- PASSAGE GIVEN -
----------
Herrington: Parents and Teens

Chris Herrington, Contributing Writer

In the ongoing battle between parents, and their authority, and the gleam of the understanding of the shortness of their parents’ mortality in the eyes of teens, there is an anguishingly undeniable fact: The fruit does not fall far from the tree for a reason. It is knowing that reason that will save and therefore win the day for many upon whom the wisdom of this statement is not wasted. You are your parents in training. The question is, “What did you learn?”

For many families, the teen years are full of turmoil and stepping over one line after another. The fire walls go up on both sides, and it seems that there is a sort of morbid joy in tarnishing the strength of each defense. Parents brought you into this world and they can take you out, they say. The answer is, “I doubt it!” Doubt is the great equalizer for teens.
----------
- ROWS -
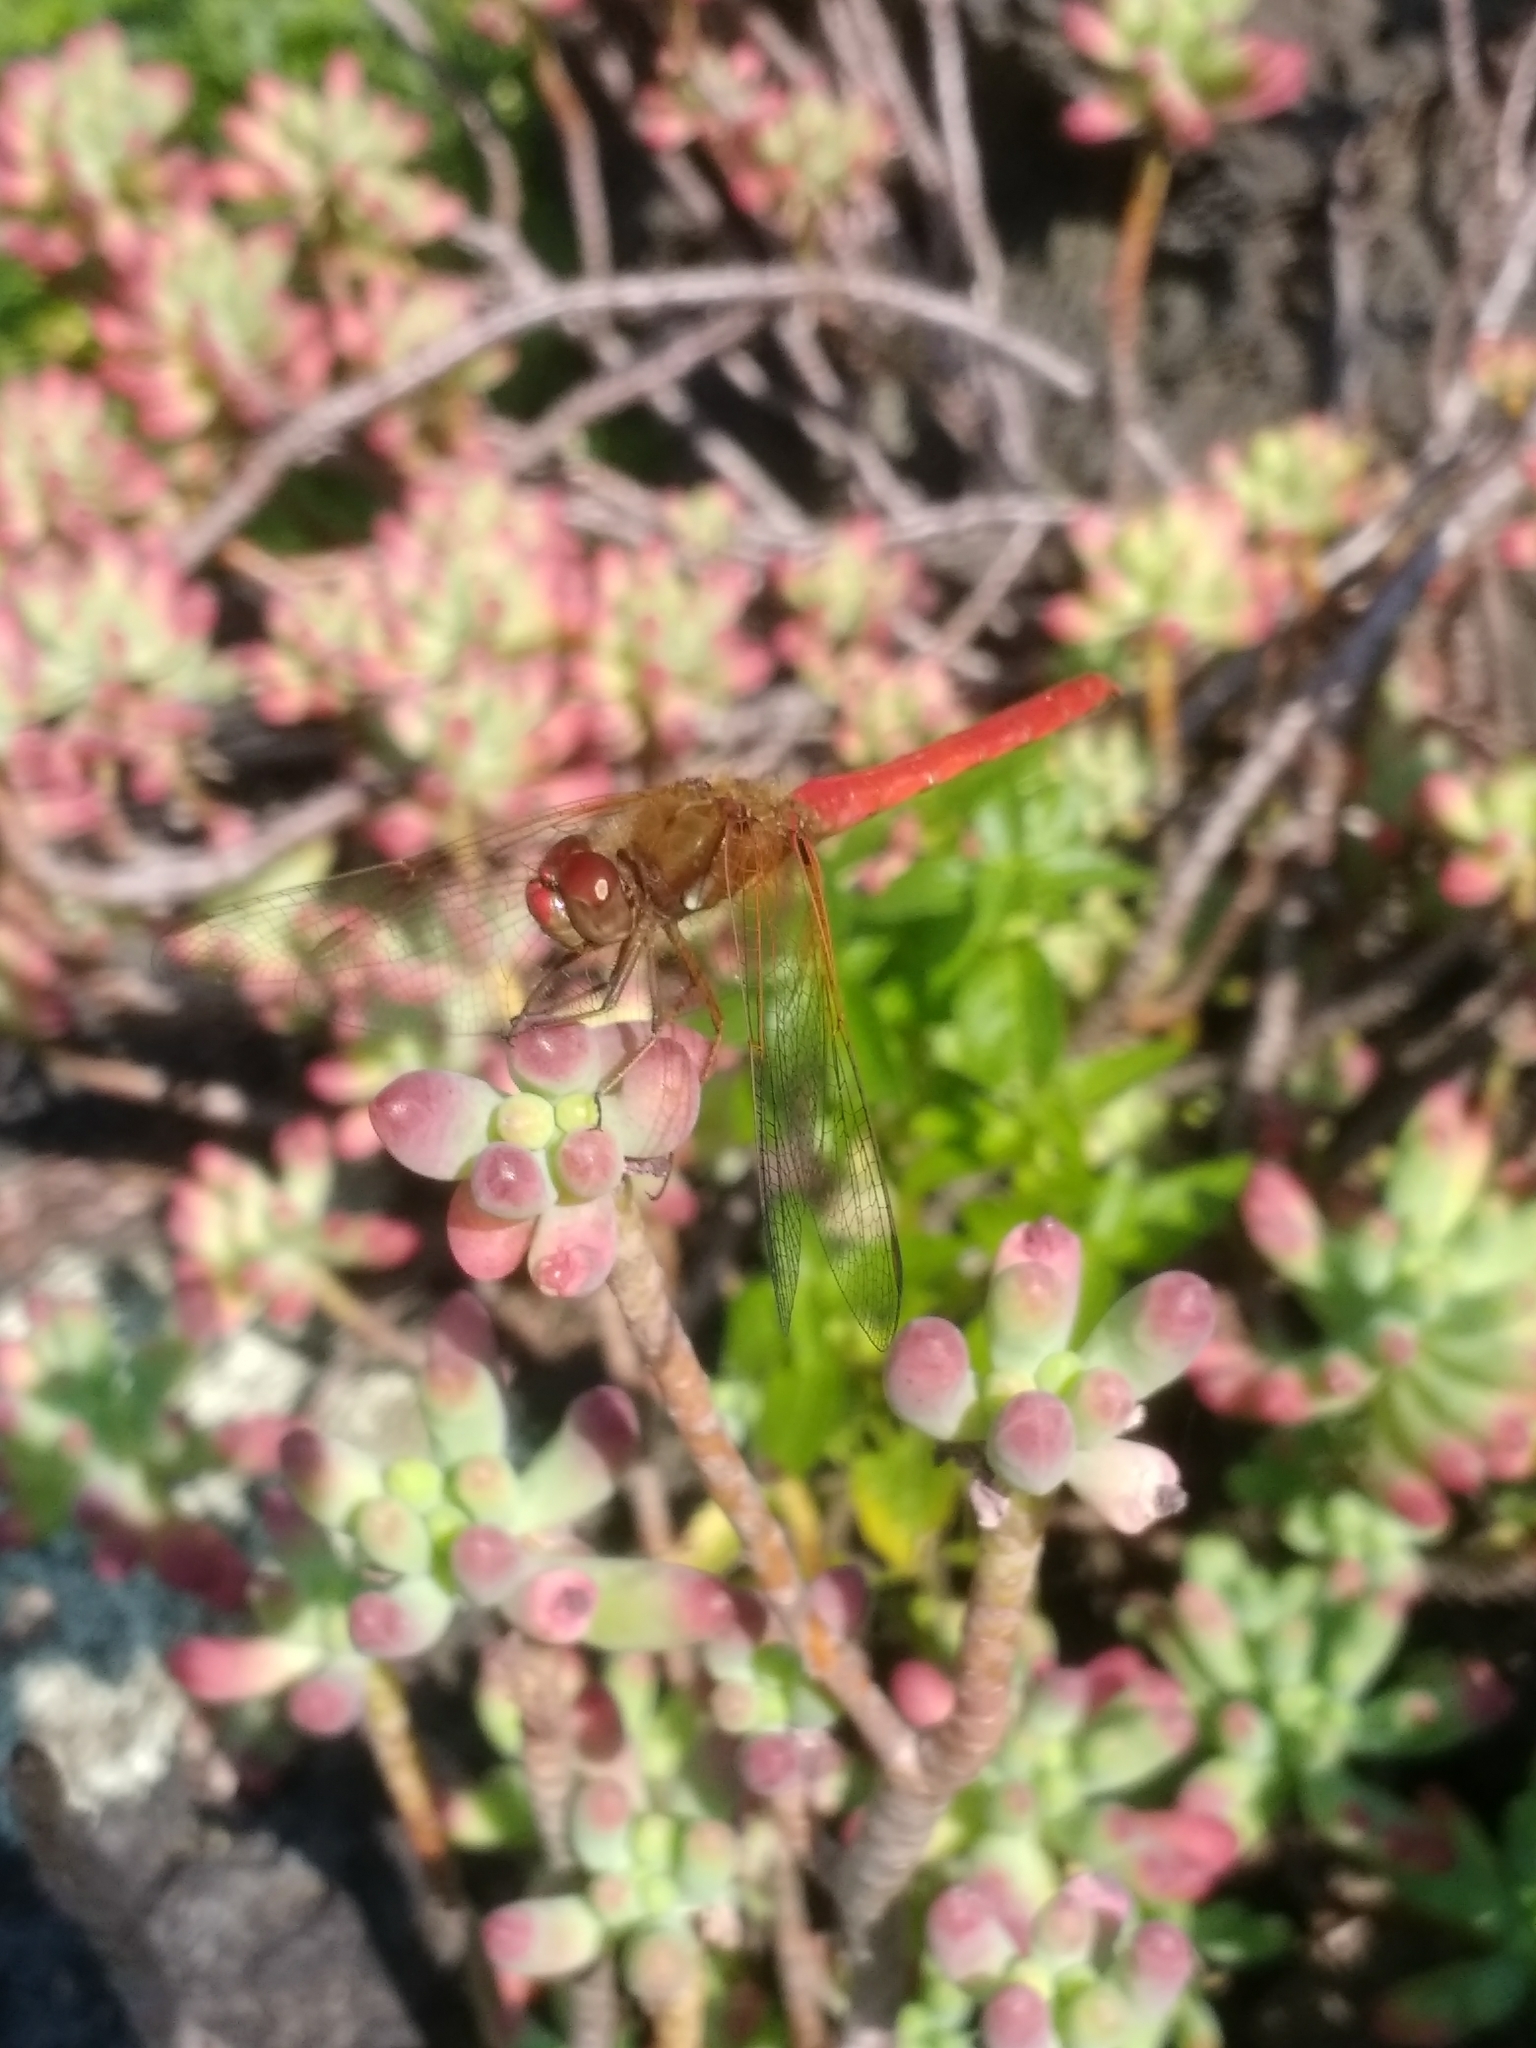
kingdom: Animalia
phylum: Arthropoda
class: Insecta
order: Odonata
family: Libellulidae
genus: Sympetrum
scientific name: Sympetrum illotum
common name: Cardinal meadowhawk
----------
- SHORT EXERCISE -
Reproduce the stretch of the column on parents and teens from "Herrington: Parents and" through "equalizer for teens.". The material stands apart from the column on parents and teens.

- EXERCISE SOLUTION -
Herrington: Parents and Teens

Chris Herrington, Contributing Writer

In the ongoing battle between parents, and their authority, and the gleam of the understanding of the shortness of their parents’ mortality in the eyes of teens, there is an anguishingly undeniable fact: The fruit does not fall far from the tree for a reason. It is knowing that reason that will save and therefore win the day for many upon whom the wisdom of this statement is not wasted. You are your parents in training. The question is, “What did you learn?”

For many families, the teen years are full of turmoil and stepping over one line after another. The fire walls go up on both sides, and it seems that there is a sort of morbid joy in tarnishing the strength of each defense. Parents brought you into this world and they can take you out, they say. The answer is, “I doubt it!” Doubt is the great equalizer for teens.